* 练习任务 *
a: 根据分析文本，共有序列巢式 PCR 第二轮扩增产物的长度控制在多少？
b: 判断下列说法是否符合分析文本。每项回答"是"或"否"，并引用文本中起决定作用的原话。
(i) 第一轮 PCR 引物的简并碱基通常比第二轮少。
(ii) 因为引物中简并碱基较多，需要摸索合适的退火温度。
(iii) 所需试剂包括四条特异引物，其中两条为外引物，两条为内引物。

* 分析文本 *
- - -
共有序列巢式 PCR

共有序列巢式 PCR (consensus nested PCR)， 又称为共有引物巢式 PCR (consensus primer nested PCR)， 根据同一种属内较为保守的序列，设计简并引物，通常第一轮 PCR 引物的简并碱基较多，第二轮 PCR 引物的简并碱基较少一些，扩增长度为 200~300 bp。

共有序列巢式 PCR 的基本原理是利用软件进行严格的序列对比分析，从中找出保守的序列，在这部分序列中可能仍存在一些核苷酸的多样性，则在具有多样性核苷酸的位置上设计为简并碱基，将所出现的所有核苷酸多样性均要考虑，第二轮 PCR 扩增产物长度控制在 200～300 bp 左右。由于引物中简并碱基较多，要摸索适合的退火温度。

共有序列巢式 PCR 的常用应用领域如下：

（一）测序获得未知微生物的信息

对于某一种生物，例如病毒，种属内型别很多，但检测样本中的病毒型别又不确定，使用共有序列巢式 PCR 扩增获得目的序列，进而通过测序获得未知微生物的信息，是一种敏感而又简便易行的检测方法。

器材：PCR 扩增仪、电泳仪

试剂：

① 模板： 基因组 DNA 或 cDNA

② 2.5 mmol/L dNTP 混合液

③ 10 umol/L 四条特异引物： 两条外引物，两条内引物

④ TaqDNA 聚合酶及其 10× PCR 缓冲液

⑤ 高压灭菌去离子水

共有序列巢式 PCR 的基本过程可分为如下几步：

（一）引物设计

在共有序列巢式 PCR 中，引物设计最为重要。选择同一种属序列最为保守的区域，根据序列比对情况，设计引物。
- - -
* 给定数据 *
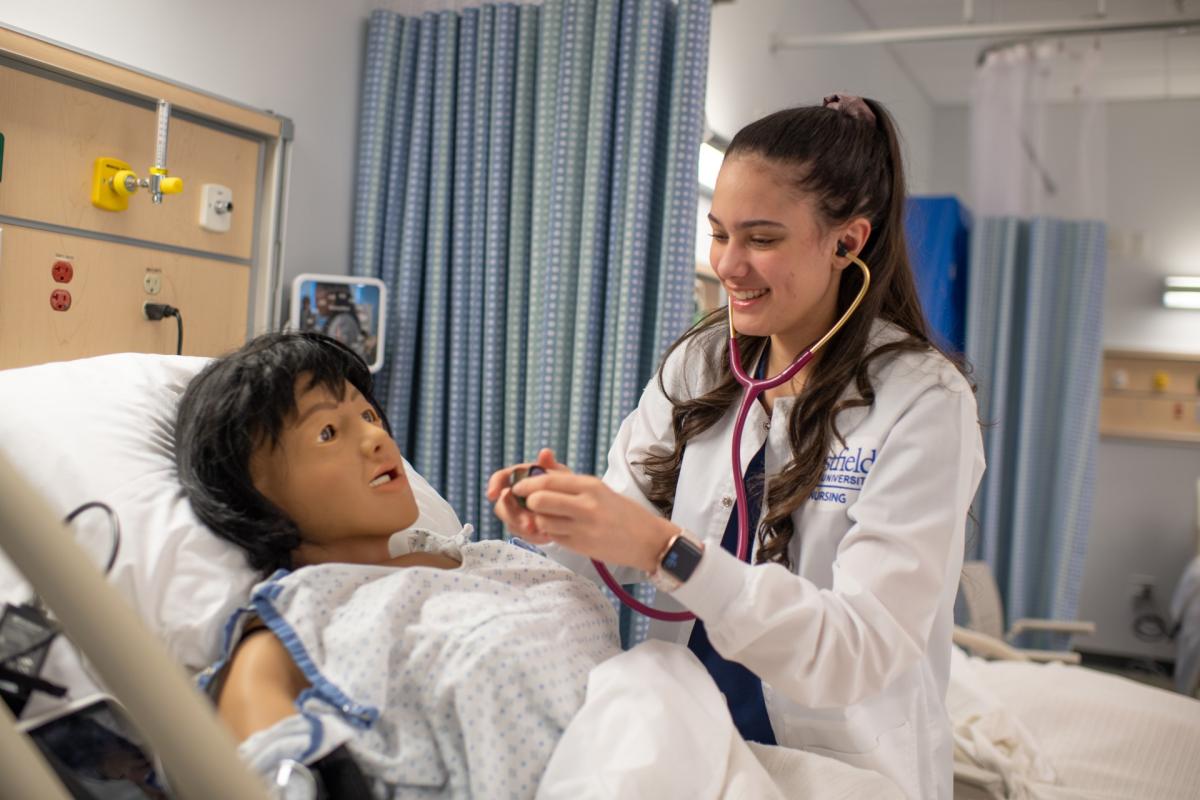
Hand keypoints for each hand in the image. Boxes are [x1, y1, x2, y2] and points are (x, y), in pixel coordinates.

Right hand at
- - -
* 参考答案 *
a: 控制在 200～300 bp 左右。

b:
(i) 否："通常第一轮 PCR 引物的简并碱基较多，第二轮 PCR 引物的简并碱基较少一些"
(ii) 是："由于引物中简并碱基较多，要摸索适合的退火温度。"
(iii) 是："四条特异引物： 两条外引物，两条内引物"